Automating the everyday

And so my journey into automation continues... Always looking for opportunities to put some automation into practice, I set myself the (somewhat artificial) challenge of writing a helper script that would take a list of URLs and give an interface where you could quickly open any of them in any chosen browser (so more concerned with the automation framework than actual running of tests).

To make it feel like a real project I even wrote myself a brief functional spec:

Read in list of URLs and assign numbers
Command prompt
- n = load next
- p = load previous
- l = show list of URLs with numbers
- number = load URL with that number
- switch browser context (method TBD)

As before I was using Python 3 with Selenium, and the script was surprisingly satisfying to write. I started with the basic step of opening a text file and reading in URLs and built the rest of the functionality outwards from there one step at a time, first opening a browser instance, then getting it to open a given URL, finally wiring that into the choice made by the user and so on.

More functionality suggested itself as I went along, for example at one point I was working at home (due to a snow day!) and had a list of static URL pages that weren't linked by any easy navigation, all of which needed a brief sanity check. I was working off a single screen which made the flicking between the list of URLs and browser window a bit awkward, so instead I wired up a "view all in sequence" option in the helper tool and all I had to do was hit return in a small command window to move on to the next URL. Not a huge time saving but it did mean I could concentrate more on the task at hand.

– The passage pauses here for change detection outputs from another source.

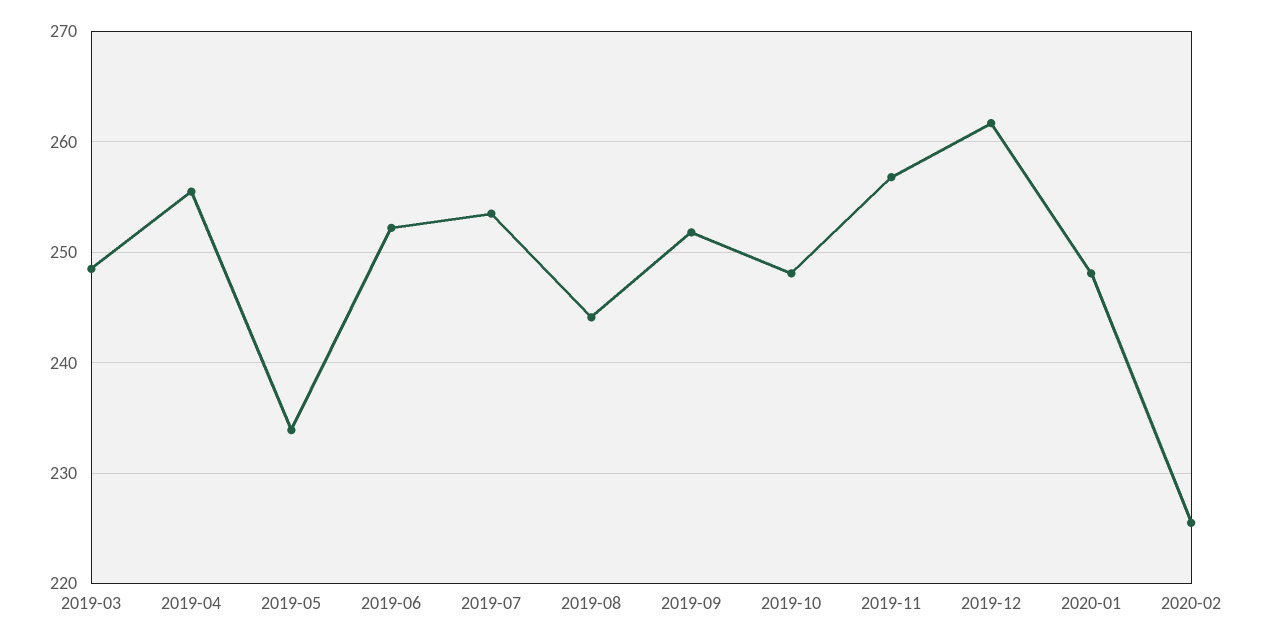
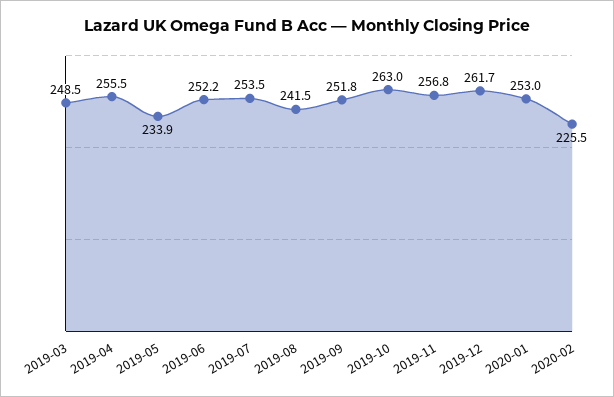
  {
    "2019-03": 248.5,
    "2019-04": 255.5,
    "2019-05": 233.9,
    "2019-06": 252.2,
    "2019-07": 253.5,
-   "2019-08": 244,
+   "2019-08": 241.5,
    "2019-09": 251.8,
-   "2019-10": 248,
+   "2019-10": 263,
    "2019-11": 256.8,
    "2019-12": 261.7,
-   "2020-01": 248,
+   "2020-01": 253,
    "2020-02": 225.5
  }

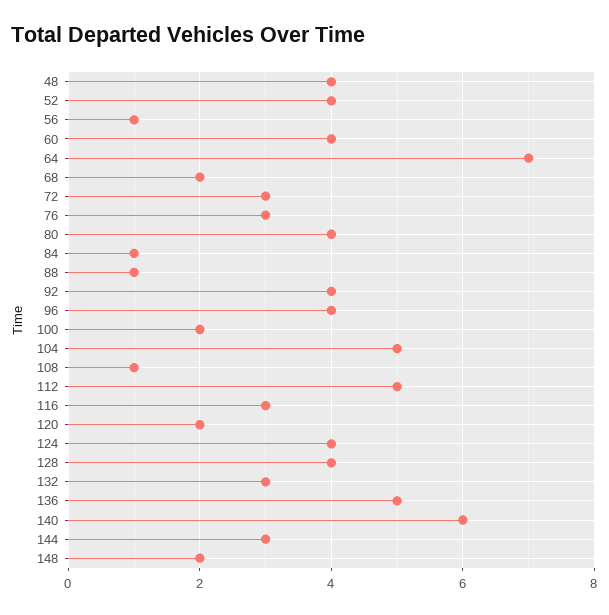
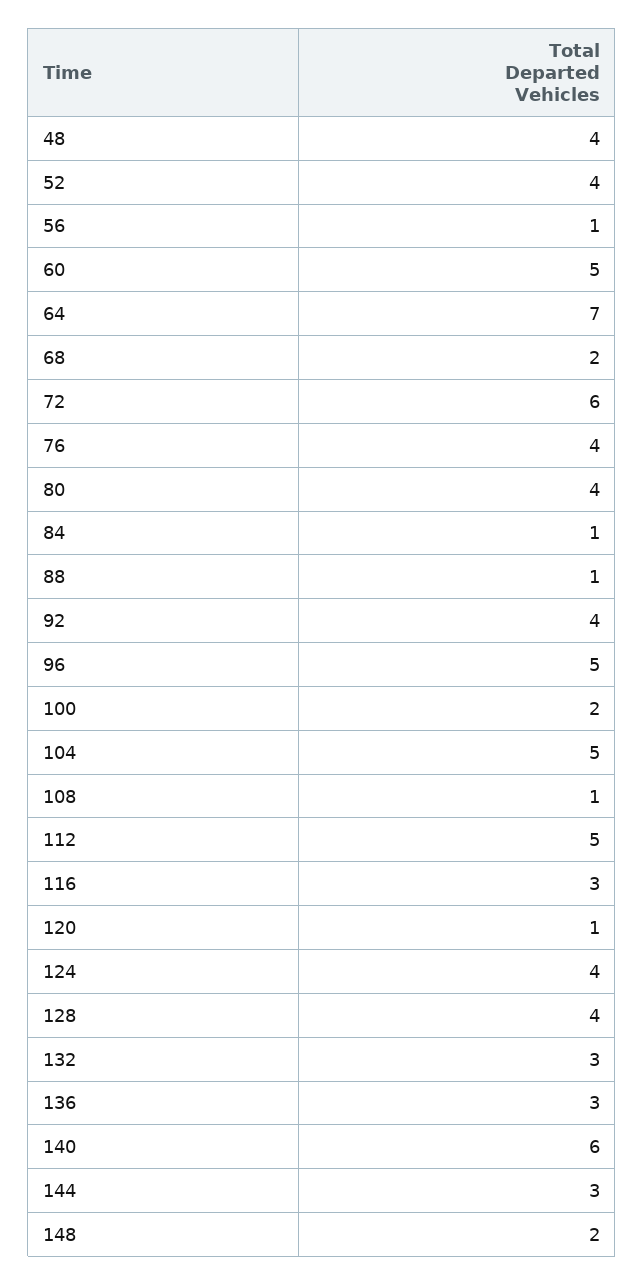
  {
    "48": 4,
    "52": 4,
    "56": 1,
-   "60": 4,
+   "60": 5,
    "64": 7,
    "68": 2,
-   "72": 3,
+   "72": 6,
-   "76": 3,
+   "76": 4,
    "80": 4,
    "84": 1,
    "88": 1,
    "92": 4,
-   "96": 4,
+   "96": 5,
    "100": 2,
    "104": 5,
    "108": 1,
    "112": 5,
    "116": 3,
-   "120": 2,
+   "120": 1,
    "124": 4,
    "128": 4,
    "132": 3,
-   "136": 5,
+   "136": 3,
    "140": 6,
    "144": 3,
    "148": 2
  }

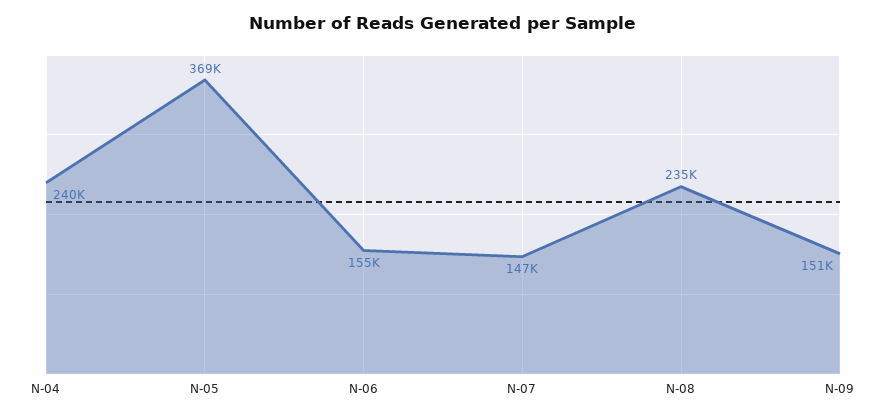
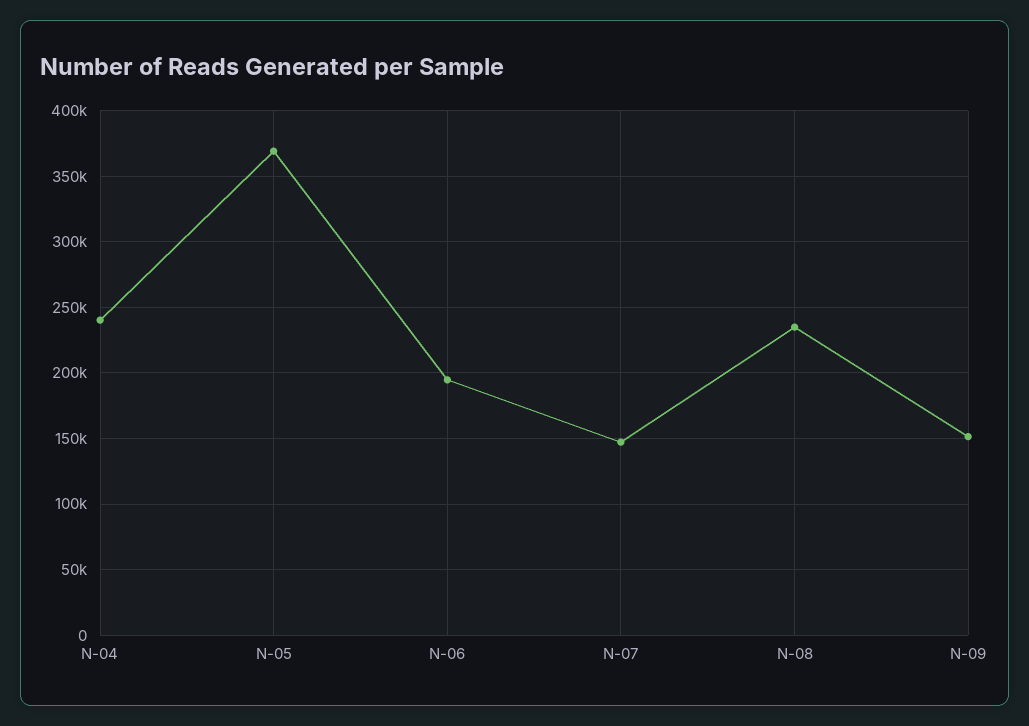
  {
    "N-04": 240000,
    "N-05": 369000,
-   "N-06": 155000,
+   "N-06": 195000,
    "N-07": 147000,
    "N-08": 235000,
    "N-09": 151000
  }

I think this may be the way my automation experience goes for the time being - most of what I test at the moment is presentation-heavy rather than rich in functionality, and often very transient, so the opportunities for full automation are few and far between. I think the main benefit of automation for me at the moment will be the ability to build tools that will take the strain off some of the more repetitive jobs (e.g. logging-in sequences or navigation through a particular sequence of pages/functionality to get to the point where I'm currently testing). Following this first success I'll definitely be keeping my eyes open for more opportunities to use automated helper scripts, and will share my experiences here as and when they crop up.